• [Exercise brief]: Where the string "operating" occurs in a line of the data below, that line should be copied.

• [Record extracts]:
BEGIN

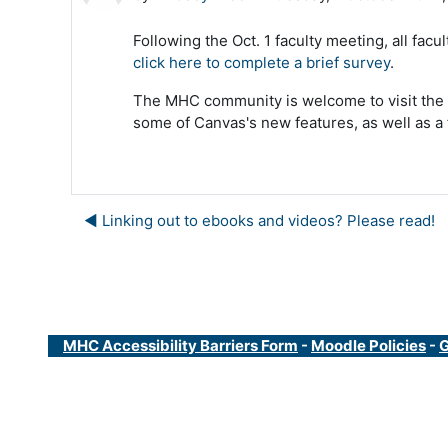
Following the Oct. 1 faculty meeting, all fa
click here to complete a brief survey
.
The MHC community is welcome to visit the
some of Canvas's new features, as well as a 
◀︎ Linking out to ebooks and videos? Please read!
MHC Accessibility Barriers Form
-
Moodle Policies
-
G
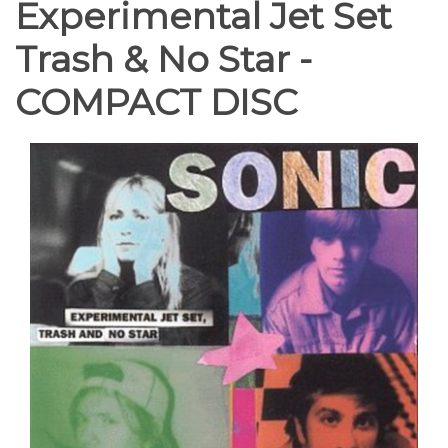
Experimental Jet Set
Trash & No Star -
COMPACT DISC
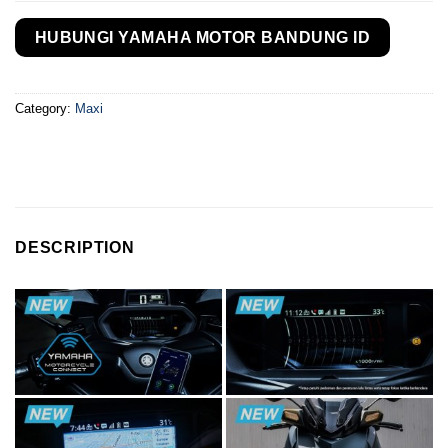
HUBUNGI YAMAHA MOTOR BANDUNG ID
Category:
Maxi
DESCRIPTION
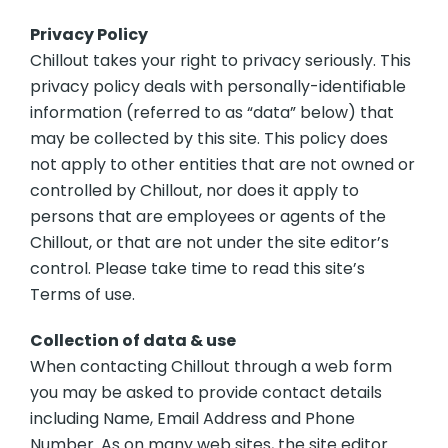
Privacy Policy
Chillout takes your right to privacy seriously. This
privacy policy deals with personally-identifiable
information (referred to as “data” below) that
may be collected by this site. This policy does
not apply to other entities that are not owned or
controlled by Chillout, nor does it apply to
persons that are employees or agents of the
Chillout, or that are not under the site editor’s
control. Please take time to read this site’s
Terms of use.
Collection of data & use
When contacting Chillout through a web form
you may be asked to provide contact details
including Name, Email Address and Phone
Number. As on many web sites, the site editor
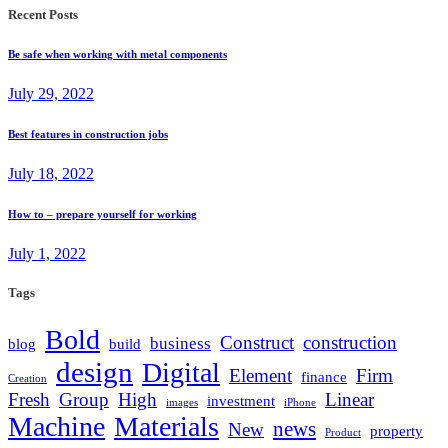
Recent Posts
Be safe when working with metal components
July 29, 2022
Best features in construction jobs
July 18, 2022
How to – prepare yourself for working
July 1, 2022
Tags
Bold
Construct
construction
business
blog
build
design
Digital
Element
Firm
finance
Creation
Fresh
Group
High
Linear
investment
images
iPhone
Machine
Materials
news
New
property
Product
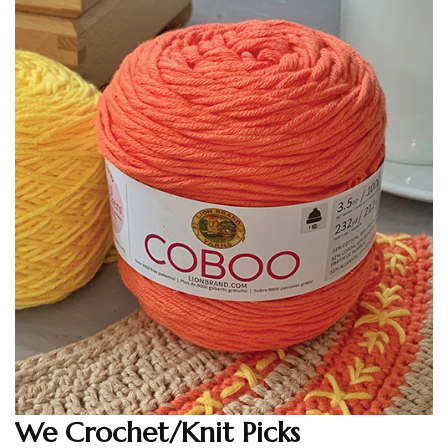
We Crochet/Knit Picks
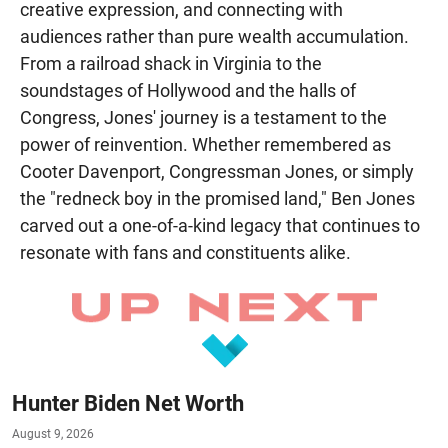
creative expression, and connecting with
audiences rather than pure wealth accumulation.
From a railroad shack in Virginia to the
soundstages of Hollywood and the halls of
Congress, Jones' journey is a testament to the
power of reinvention. Whether remembered as
Cooter Davenport, Congressman Jones, or simply
the "redneck boy in the promised land," Ben Jones
carved out a one-of-a-kind legacy that continues to
resonate with fans and constituents alike.
Hunter Biden Net Worth
August 9, 2026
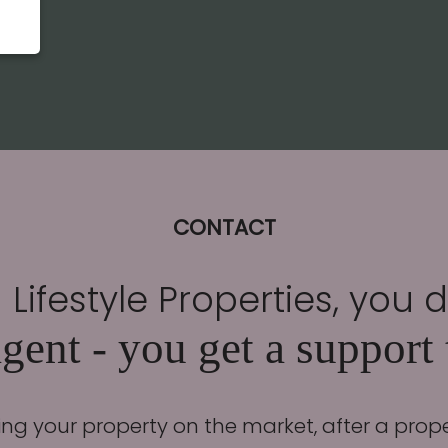
CONTACT
Lifestyle Properties, you 
gent - you get a support
ing your property on the market, after a prop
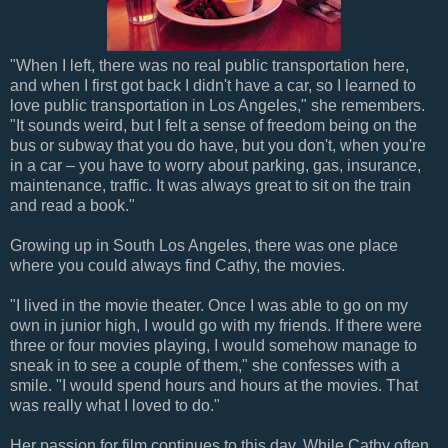
"When I left, there was no real public transportation here,
and when I first got back I didn't have a car, so I learned to
love public transportation in Los Angeles," she remembers.
"It sounds weird, but I felt a sense of freedom being on the
bus or subway that you do have, but you don't, when you're
in a car – you have to worry about parking, gas, insurance,
maintenance, traffic. It was always great to sit on the train
and read a book."
Growing up in South Los Angeles, there was one place
where you could always find Cathy, the movies.
"I lived in the movie theater. Once I was able to go on my
own in junior high, I would go with my friends. If there were
three or four movies playing, I would somehow manage to
sneak in to see a couple of them," she confesses with a
smile. "I would spend hours and hours at the movies. That
was really what I loved to do."
Her passion for film continues to this day. While Cathy often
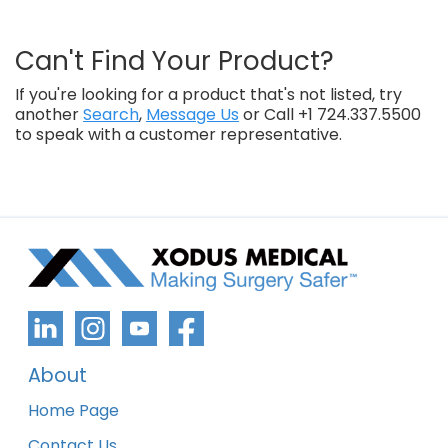
Can't Find Your Product?
If you're looking for a product that's not listed, try
another
Search
,
Message Us
or Call +1 724.337.5500
to speak with a customer representative.
About
Home Page
Contact Us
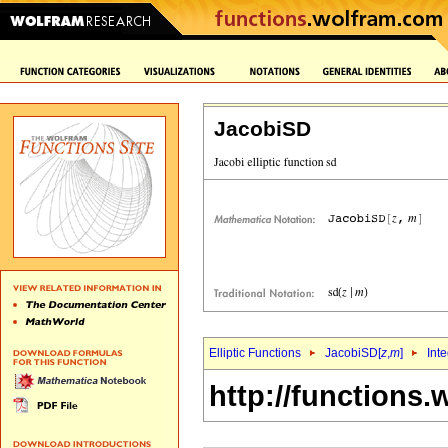
JacobiSD
Elliptic Functions
JacobiSD[
z
,
m
]
Int
http://functions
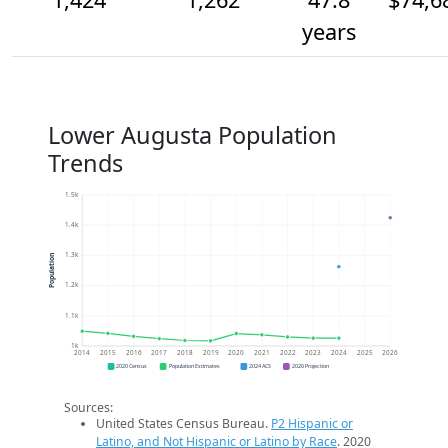
years
Lower Augusta Population
Trends
1.5k
1.4k
1.3k
Population
1.2k
1.1k
1k
2014
2015
2016
2017
2018
2019
2020
2021
2022
2023
2024
2025
2026
2020 Census
Population Estimates
2024 ACS
2026 Projection
Sources:
United States Census Bureau.
P2 Hispanic or
Latino, and Not Hispanic or Latino by Race
. 2020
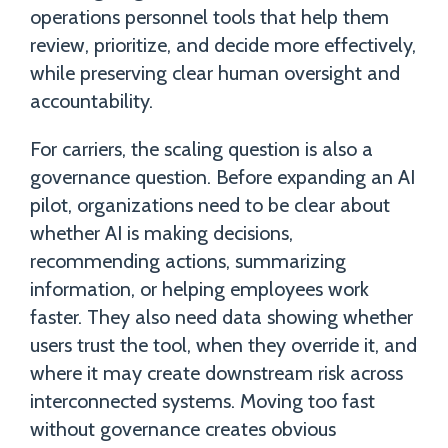
operations personnel tools that help them
review, prioritize, and decide more effectively,
while preserving clear human oversight and
accountability.
For carriers, the scaling question is also a
governance question. Before expanding an AI
pilot, organizations need to be clear about
whether AI is making decisions,
recommending actions, summarizing
information, or helping employees work
faster. They also need data showing whether
users trust the tool, when they override it, and
where it may create downstream risk across
interconnected systems. Moving too fast
without governance creates obvious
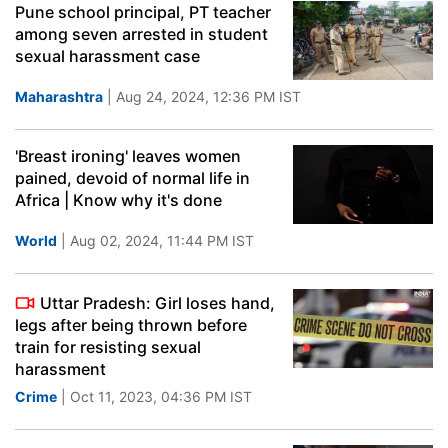
Pune school principal, PT teacher
among seven arrested in student
sexual harassment case
Maharashtra
| Aug 24, 2024, 12:36 PM IST
'Breast ironing' leaves women
pained, devoid of normal life in
Africa | Know why it's done
World
| Aug 02, 2024, 11:44 PM IST
Uttar Pradesh: Girl loses hand,
legs after being thrown before
train for resisting sexual
harassment
Crime
| Oct 11, 2023, 04:36 PM IST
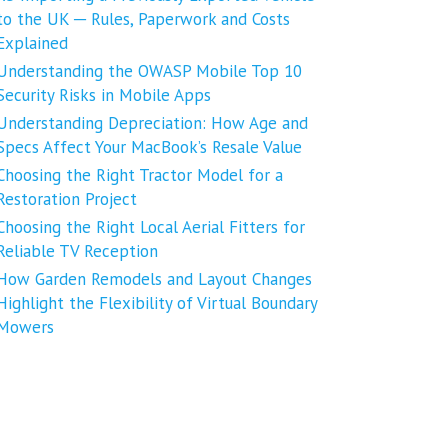
to the UK ─ Rules, Paperwork and Costs
Explained
Understanding the OWASP Mobile Top 10
Security Risks in Mobile Apps
Understanding Depreciation: How Age and
Specs Affect Your MacBook’s Resale Value
Choosing the Right Tractor Model for a
Restoration Project
Choosing the Right Local Aerial Fitters for
Reliable TV Reception
How Garden Remodels and Layout Changes
Highlight the Flexibility of Virtual Boundary
Mowers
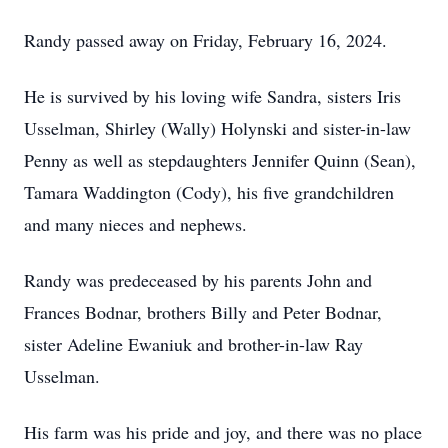
Randy passed away on Friday, February 16, 2024.
He is survived by his loving wife Sandra, sisters Iris
Usselman, Shirley (Wally) Holynski and sister-in-law
Penny as well as stepdaughters Jennifer Quinn (Sean),
Tamara Waddington (Cody), his five grandchildren
and many nieces and nephews.
Randy was predeceased by his parents John and
Frances Bodnar, brothers Billy and Peter Bodnar,
sister Adeline Ewaniuk and brother-in-law Ray
Usselman.
His farm was his pride and joy, and there was no place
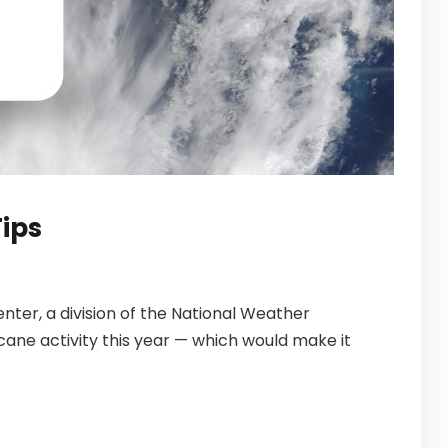
ips
ter, a division of the National Weather
cane activity this year — which would make it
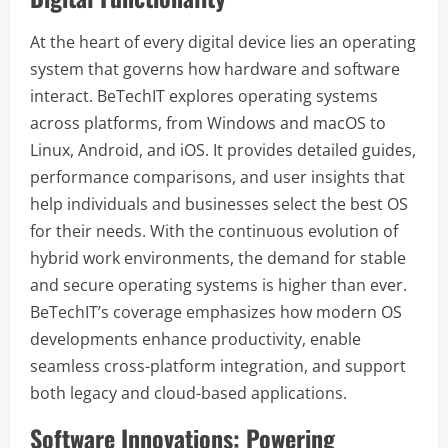
At the heart of every digital device lies an operating
system that governs how hardware and software
interact. BeTechIT explores operating systems
across platforms, from Windows and macOS to
Linux, Android, and iOS. It provides detailed guides,
performance comparisons, and user insights that
help individuals and businesses select the best OS
for their needs. With the continuous evolution of
hybrid work environments, the demand for stable
and secure operating systems is higher than ever.
BeTechIT’s coverage emphasizes how modern OS
developments enhance productivity, enable
seamless cross-platform integration, and support
both legacy and cloud-based applications.
Software Innovations: Powering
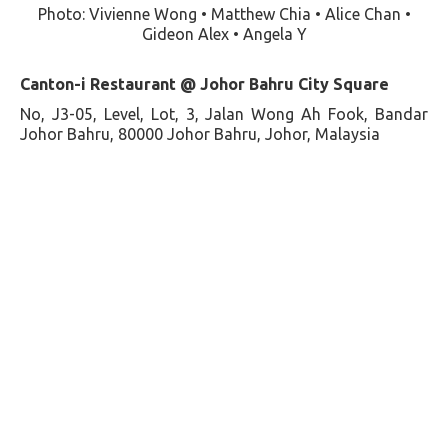
Photo: Vivienne Wong • Matthew Chia • Alice Chan •
Gideon Alex • Angela Y
Canton-i Restaurant @ Johor Bahru City Square
No, J3-05, Level, Lot, 3, Jalan Wong Ah Fook, Bandar
Johor Bahru, 80000 Johor Bahru, Johor, Malaysia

END

• [Response to this task]:
At the heart of every digital device lies an operating
interact. BeTechIT explores operating systems
and secure operating systems is higher than ever.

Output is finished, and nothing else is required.